The third hour of the tutorial is devoted to compressive hyperspectral imaging and is organized as follows:
1) The compressive hyperspectral imaging problem
2) Measurement strategies
3) Sparse representations of hyperspectral images
4) The inference of the original image
5) Recovery guaranties
6) Examples with real and simulated data"

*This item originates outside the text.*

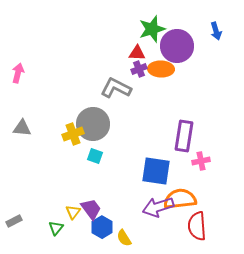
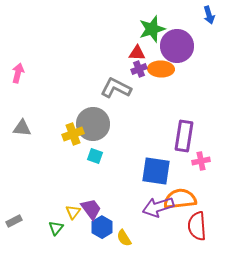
blue arrow: moved 7 px left, 16 px up
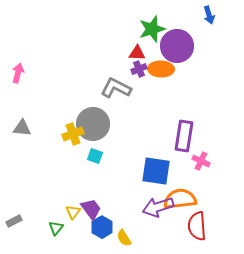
pink cross: rotated 36 degrees clockwise
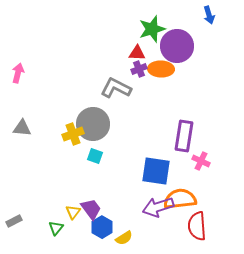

Jos'e Bioucas-Dias(S'87, M'95) received the EE, MSc, PhD, and ``Agregado" degrees in electrical and computer engineering from Instituto Superior T'ecnico (IST), the engineering school of the Technical University of Lisbon (TULisbon), Portugal, in 1985, 1991, 1995, and 2007, respectively. Since 1995, he has been with the Department of Electrical and Computer Engineering, IST, where he was an Assistant Professor from 1995 to 2007 and an Associate Professor since 2007. Since 1993, he is also a Senior Researcher with the Pattern and Image Analysis group of the Instituto de Telecomunicaoes, which is a private non-profit research institution. His research interests include inverse problems, signal and image processing, pattern recognition, optimization, and remote sensing. Dr. Bioucas-Dias has authored or co-authored more than 250 scientific publications including more than 70 journal papers (48 of which published in IEEE journals) and 180 peer-reviewed international conference papers and book chapters. Dr. Bioucas-Dias was an Associate Editor for the IEEE TCS (1997-2000) and he is an Associate Editor for the IEEE Transactions on IP and IEEE TGRS. He was a Guest Editor of IEEE TGRS for the Special Issue on Spectral Unmixing of Remotely Sensed Data, of IEEE JSTARS for the Special Issue on Hyperspectral Image and Signal Processing, of IEEE SPM for the Special Issue on Signal and Image Processing in Hyperspectral Remote Sensing, of IEEE STSP for the Advances in Hyperspectral Data Processing and Analysis, and of the IEEE GRSM for the Special Issue on Advances in Machine Learning for Remote Sensing and Geosciences. He was the General Co-Chair of the 3rd IEEE GRSS Workshop on Hyperspectral Image and Signal Processing, Evolution in Remote sensing (WHISPERS'2011) and has been a member of program/technical committees of several international conferences.